Sometimes we would go on to Otford on the track, and once to Stanwell Park, virtually rolling down the slopes of Bald Hill through the sword grass to get to the station (I remember Dave Dash and John Byrne skipping down in front on that one, packs bouncing, getting faster and faster as the skips failed to check the pace). But Lilyvale was the usual. Once across the flats, and at the deserted station, sometimes there was time to kill until train time. We explored the tunnel, preferably waiting inside till there was a train coming the other way, which provided the fun of leaning back in one of the little archways in the tunnel wall as it went past, feeling the heat of the fire (and hoping that nobody was using the loo at that precide moment). Once we met the mushroom farmer, tenant to the Railways for the never-used tunnel next to the one on the line.
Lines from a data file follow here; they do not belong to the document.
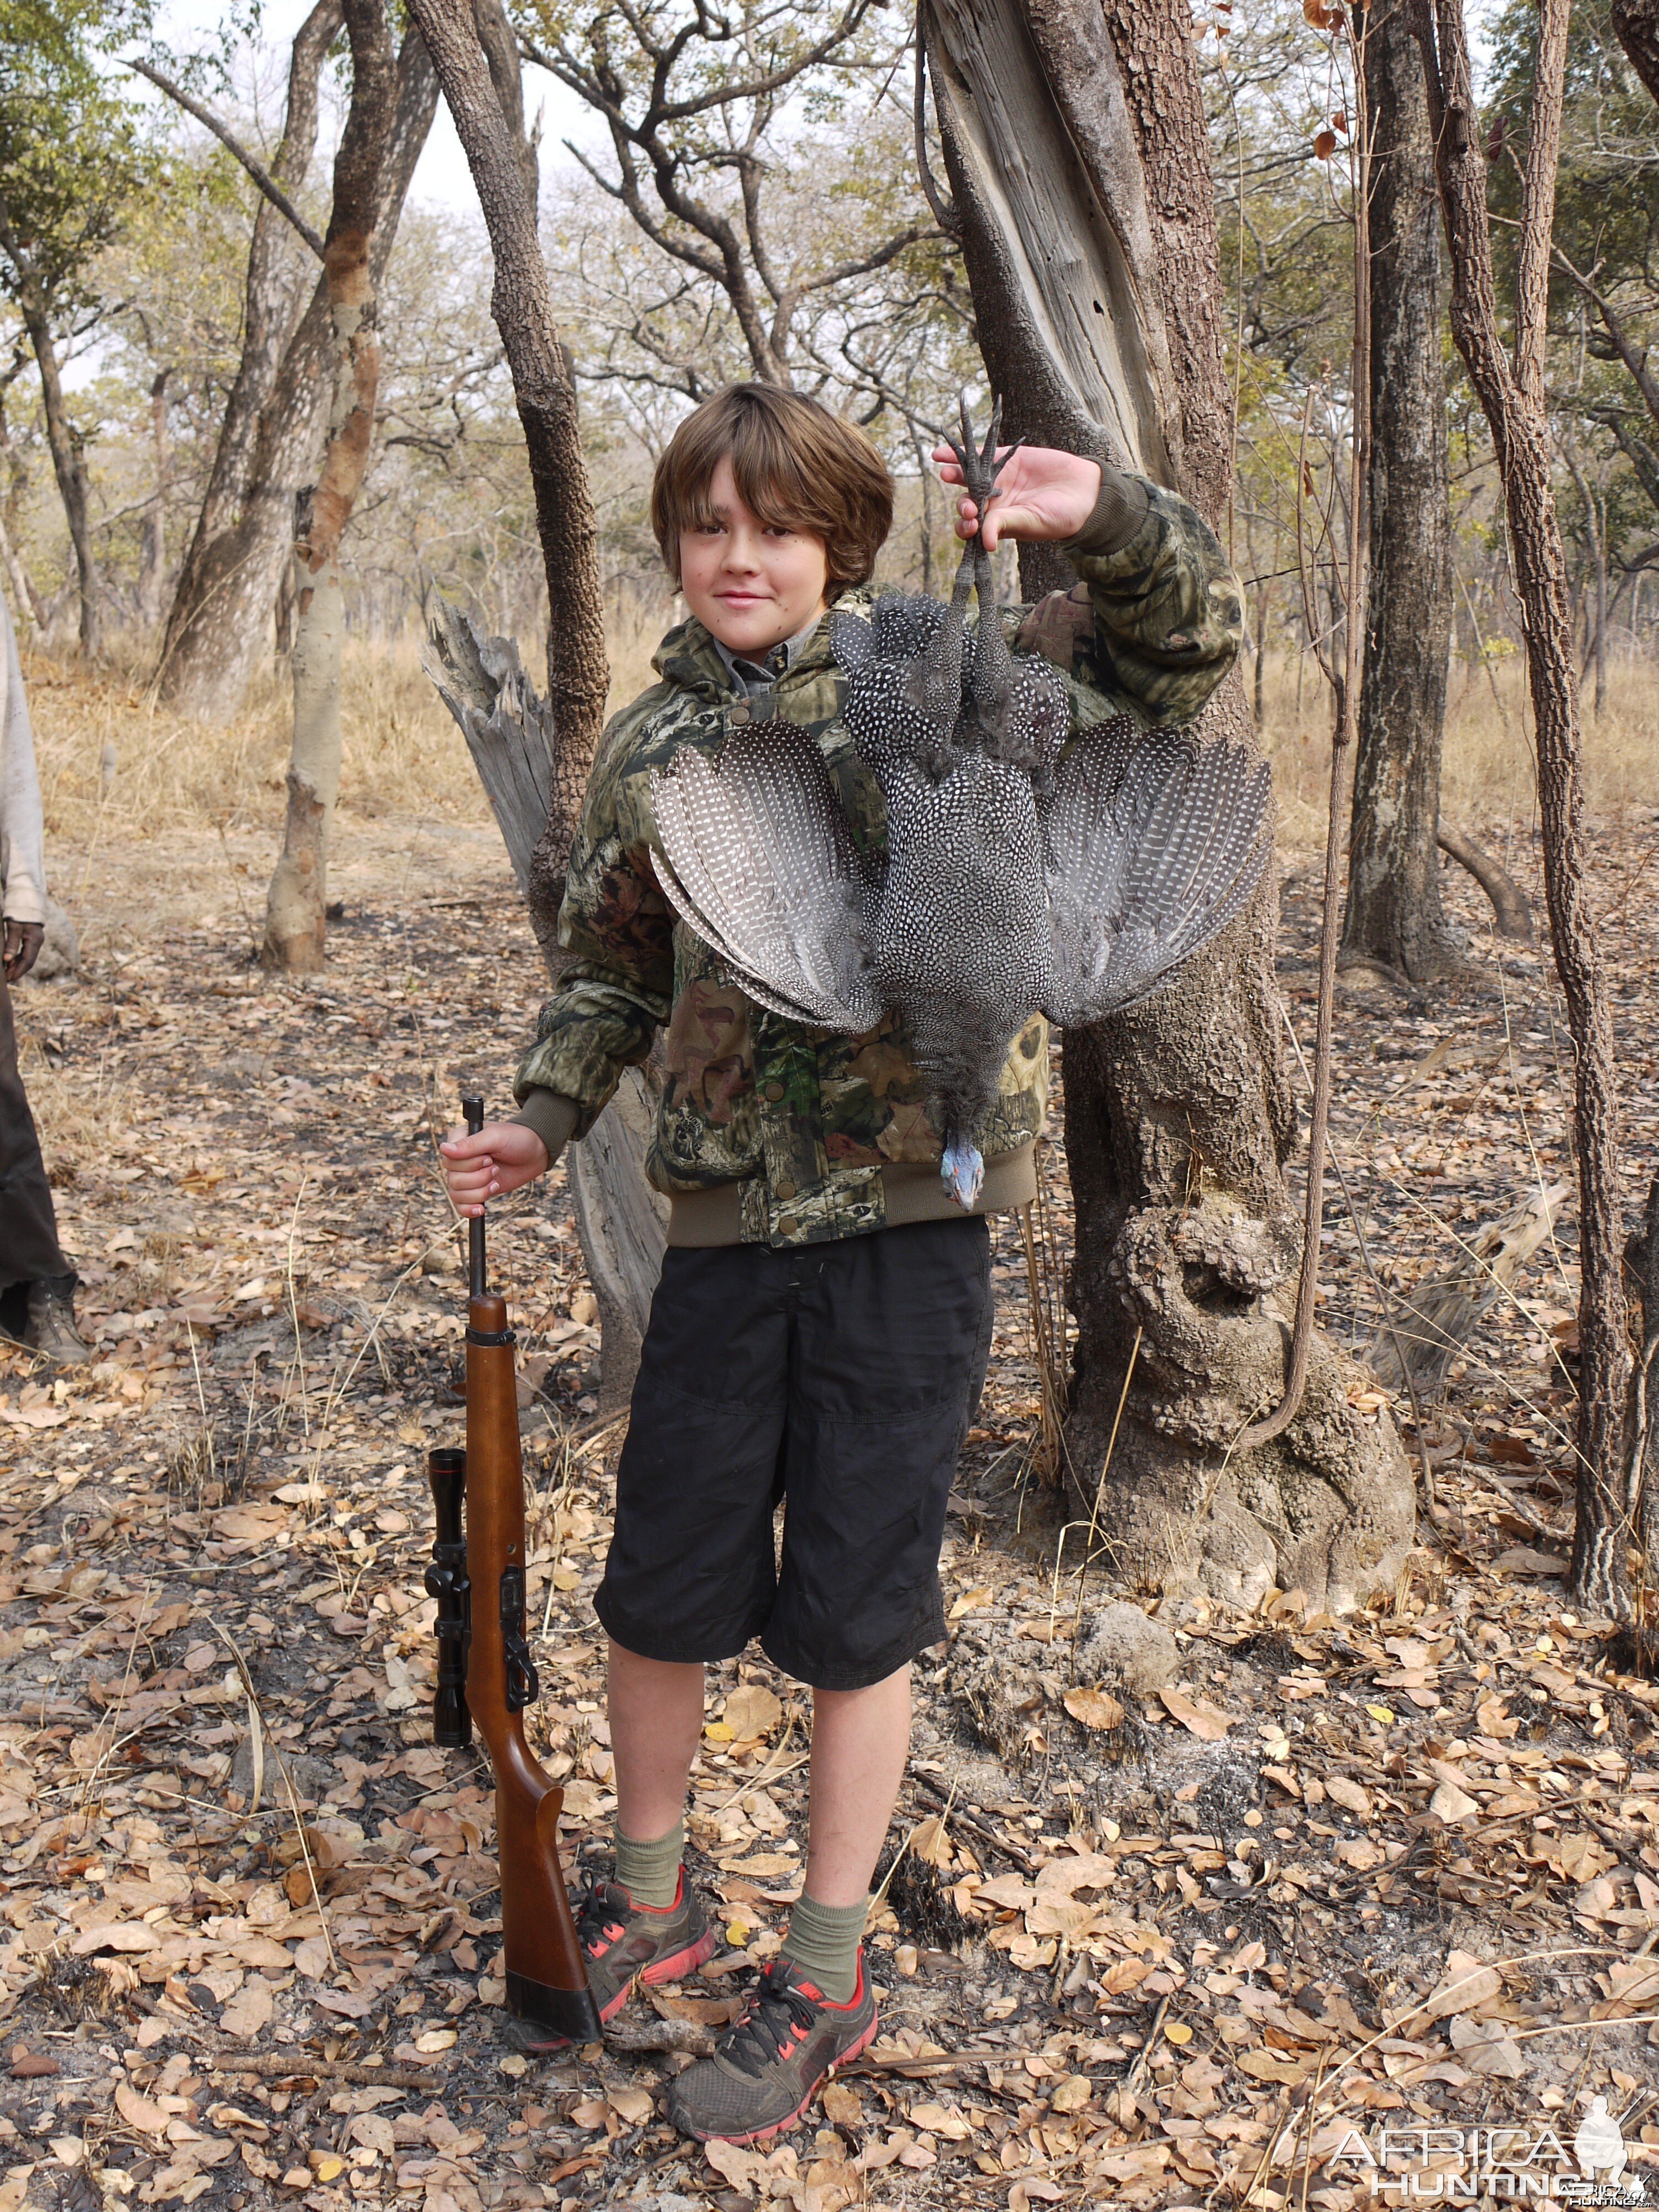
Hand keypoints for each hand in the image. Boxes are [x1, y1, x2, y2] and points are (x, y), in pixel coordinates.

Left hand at [2, 919, 43, 983]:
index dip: (18, 971)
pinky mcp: (32, 940)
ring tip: (7, 973)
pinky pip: (26, 953)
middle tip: (7, 979)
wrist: (26, 902)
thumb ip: (11, 943)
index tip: (9, 978)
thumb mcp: (13, 927)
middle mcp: (38, 943)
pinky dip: (18, 960)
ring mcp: (36, 942)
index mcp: (34, 940)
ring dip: (18, 966)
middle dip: (18, 971)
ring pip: (28, 959)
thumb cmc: (18, 913)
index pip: (28, 961)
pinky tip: (10, 963)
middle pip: (29, 962)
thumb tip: (6, 960)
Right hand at [439, 1119, 549, 1217]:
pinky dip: (469, 1209)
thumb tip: (443, 1149)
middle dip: (478, 1178)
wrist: (535, 1153)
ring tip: (496, 1181)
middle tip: (495, 1167)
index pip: (449, 1161)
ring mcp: (466, 1176)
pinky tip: (481, 1208)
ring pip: (456, 1194)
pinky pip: (460, 1206)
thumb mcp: (495, 1138)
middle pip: (453, 1180)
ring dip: (479, 1192)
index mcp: (458, 1140)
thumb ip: (470, 1145)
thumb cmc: (516, 1139)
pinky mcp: (474, 1190)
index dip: (469, 1164)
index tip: (489, 1158)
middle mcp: (458, 1159)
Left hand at [932, 442, 1102, 551]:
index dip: (965, 526)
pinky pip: (983, 454)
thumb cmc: (1059, 516)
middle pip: (968, 502)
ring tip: (944, 468)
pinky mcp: (1008, 458)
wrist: (1084, 492)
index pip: (972, 527)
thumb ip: (1005, 524)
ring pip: (970, 477)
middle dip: (963, 503)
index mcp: (998, 523)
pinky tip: (943, 452)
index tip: (970, 524)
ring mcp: (999, 479)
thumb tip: (984, 542)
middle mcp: (994, 503)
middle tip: (966, 505)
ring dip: (955, 472)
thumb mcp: (1031, 522)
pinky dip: (966, 451)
The station still had its tatty flag for stopping trains, but the lantern provided was long since gone. After dark we waved torches as the train came around the bend from Otford. Once aboard the train the trip was over. At Sutherland those of us who lived in the south would wave the rest off to Central before catching local trains ourselves.

Always a stimulating day trip, and one which sent you home feeling happy. Beyond the temporary ravages of fire, the country has of course changed little. I was there recently, and the flowers are recovering. Looking back, the space and light of the moors, the flowers, the proximity of the sea made a trip along the eastern boundary of the Royal National Park something very special.